▸ TASK OBJECTIVE
On every line of the listing, check for "peak"; copy the lines that have it.

[Start of Attachment]

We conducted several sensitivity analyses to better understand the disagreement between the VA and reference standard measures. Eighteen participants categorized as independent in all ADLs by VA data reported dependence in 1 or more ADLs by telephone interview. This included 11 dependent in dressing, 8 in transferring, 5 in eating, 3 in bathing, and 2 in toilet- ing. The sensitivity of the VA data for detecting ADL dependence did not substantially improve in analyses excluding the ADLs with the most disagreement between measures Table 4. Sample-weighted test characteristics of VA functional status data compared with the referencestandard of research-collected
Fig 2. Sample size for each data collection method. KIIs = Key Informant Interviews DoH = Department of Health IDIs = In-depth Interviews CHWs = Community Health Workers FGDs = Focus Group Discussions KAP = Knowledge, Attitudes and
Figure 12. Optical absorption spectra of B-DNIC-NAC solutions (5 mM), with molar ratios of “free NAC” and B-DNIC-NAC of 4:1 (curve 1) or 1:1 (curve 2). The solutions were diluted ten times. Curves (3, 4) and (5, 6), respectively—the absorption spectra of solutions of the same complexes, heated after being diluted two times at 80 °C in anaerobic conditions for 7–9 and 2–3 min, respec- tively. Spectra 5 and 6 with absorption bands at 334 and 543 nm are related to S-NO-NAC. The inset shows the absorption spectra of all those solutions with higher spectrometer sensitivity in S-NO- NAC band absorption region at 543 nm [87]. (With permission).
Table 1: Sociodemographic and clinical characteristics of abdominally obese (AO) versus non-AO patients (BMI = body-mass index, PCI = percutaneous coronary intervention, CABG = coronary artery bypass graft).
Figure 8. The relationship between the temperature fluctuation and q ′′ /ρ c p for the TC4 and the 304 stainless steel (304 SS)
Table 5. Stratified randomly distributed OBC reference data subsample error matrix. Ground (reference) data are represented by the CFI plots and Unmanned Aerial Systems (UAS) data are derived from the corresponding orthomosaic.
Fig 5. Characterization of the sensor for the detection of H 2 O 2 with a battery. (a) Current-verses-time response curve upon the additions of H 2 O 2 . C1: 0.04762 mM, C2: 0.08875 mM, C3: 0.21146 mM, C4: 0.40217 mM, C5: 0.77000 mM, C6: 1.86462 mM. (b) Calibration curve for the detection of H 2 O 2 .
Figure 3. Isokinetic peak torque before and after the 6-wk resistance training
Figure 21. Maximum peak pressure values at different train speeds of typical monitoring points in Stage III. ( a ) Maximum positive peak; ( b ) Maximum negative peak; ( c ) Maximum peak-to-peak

[End of Attachment]

▸ EXERCISE OUTPUT
Figure 3. Isokinetic peak torque before and after the 6-wk resistance training
Figure 21. Maximum peak pressure values at different train speeds of typical monitoring points in Stage III. ( a ) Maximum positive peak; ( b ) Maximum negative peak; ( c ) Maximum peak-to-peak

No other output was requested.